* [Records shown]
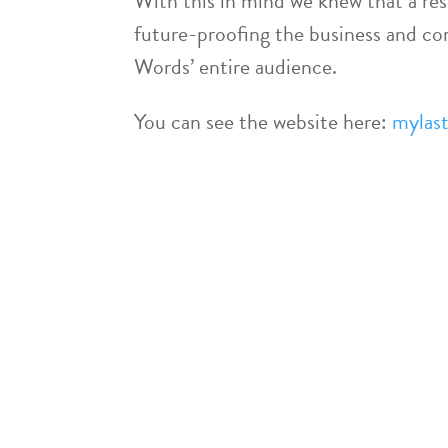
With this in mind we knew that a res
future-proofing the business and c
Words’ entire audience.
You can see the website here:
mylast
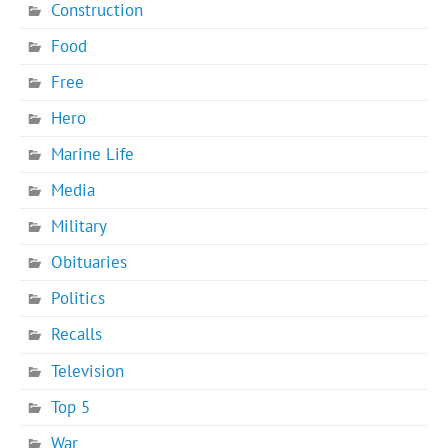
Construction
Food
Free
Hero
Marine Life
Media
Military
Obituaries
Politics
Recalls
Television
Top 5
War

* [What you have to do] Repeat all of the entries above exactly. Keep pictures out of it.

* [Solution to this problem]
With this in mind we knew that a res
future-proofing the business and c
Words’ entire audience.
You can see the website here:
mylast
Construction
Food
Free
Hero
Marine Life
Media
Military
Obituaries
Politics
Recalls
Television
Top 5
War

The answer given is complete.